Two questions for fishing from the bridge 

1. Where is the best spot on the bridge for a.morning run? I have fished the bridge twice but anyone know of any good structure points? Is the end of the bridge really best?

2. Anyone have plans for one of the wooden rod holders everyone has?


----------



## mustangmike89 (Apr 30, 2015)

I'm planning on taking the wife and my daughter out this weekend to 3 mile and give it a shot, if your out there I'll be in the black and gold f150


----------



## Breeze (Mar 23, 2012)

I dont know if there is a better then the rest spot on 3 mile. The only time I have ever caught reds out there, I parked right at the 10mph sign bout half way or so out. That is also the only spot I ever caught spanish out there. But I know other people that swear by the end of the pier and catch lots of fish there. I personally have tried several places including the end but my best luck has always been right by the speed limit sign.... White trout can be caught pretty much anywhere out there, but try to toss your bait just at the edge of the highway bridge. That is where I catch the majority of the trout at. 

Course normally when I fish 3mb I am fishing at night. Seems like I had best luck with reds at night about 15 to 30 mins before high tide. They hit hard for about 10 minutes then nothing the rest of the night.

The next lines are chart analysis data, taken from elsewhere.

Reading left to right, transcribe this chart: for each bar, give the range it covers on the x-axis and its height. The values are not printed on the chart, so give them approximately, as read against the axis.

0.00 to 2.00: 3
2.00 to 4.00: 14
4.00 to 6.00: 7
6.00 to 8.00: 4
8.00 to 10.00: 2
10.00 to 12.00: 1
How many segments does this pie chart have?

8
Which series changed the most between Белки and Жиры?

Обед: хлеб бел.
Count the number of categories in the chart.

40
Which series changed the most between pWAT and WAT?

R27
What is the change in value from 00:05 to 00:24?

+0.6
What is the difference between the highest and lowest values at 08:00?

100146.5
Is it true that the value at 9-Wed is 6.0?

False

At least that has been my experience..


----------



## amarcafina (Aug 24, 2008)

Best I can tell you is to get out there and just learn the area you want to fish.. it's now called Catching .. watch other boats, crusie the area and watch your bottom machine.. slow troll and you'll find some fish.. They move around to where the bait is so look for that.


----------



## dustyflair (Nov 11, 2011)

amar4881 said:


> Best I can tell you is to get out there and just learn the area you want to fish.. it's now called Catching .. watch other boats, crusie the area and watch your bottom machine.. slow troll and you'll find some fish.. They move around to where the bait is so look for that.


Bottom machine? Cruise around? Hes driving out there in a vehicle...


----------



## FLPharmBoy (Jun 27, 2016)

Going to try to target the tides a little better and do some night fishing. Got skunked twice in a row with a dawn/dusk approach. 

What type of rigs/bait are yall using?

And yes for now just the truck but I am.looking for a boat.


----------



## dustyflair (Nov 11, 2011)

FLPharmBoy said:


> Going to try to target the tides a little better and do some night fishing. Got skunked twice in a row with a dawn/dusk approach.
> 
> What type of rigs/bait are yall using?
> 
> And yes for now just the truck but I am.looking for a boat.


Tide or water moving out there is everything...imo.


----------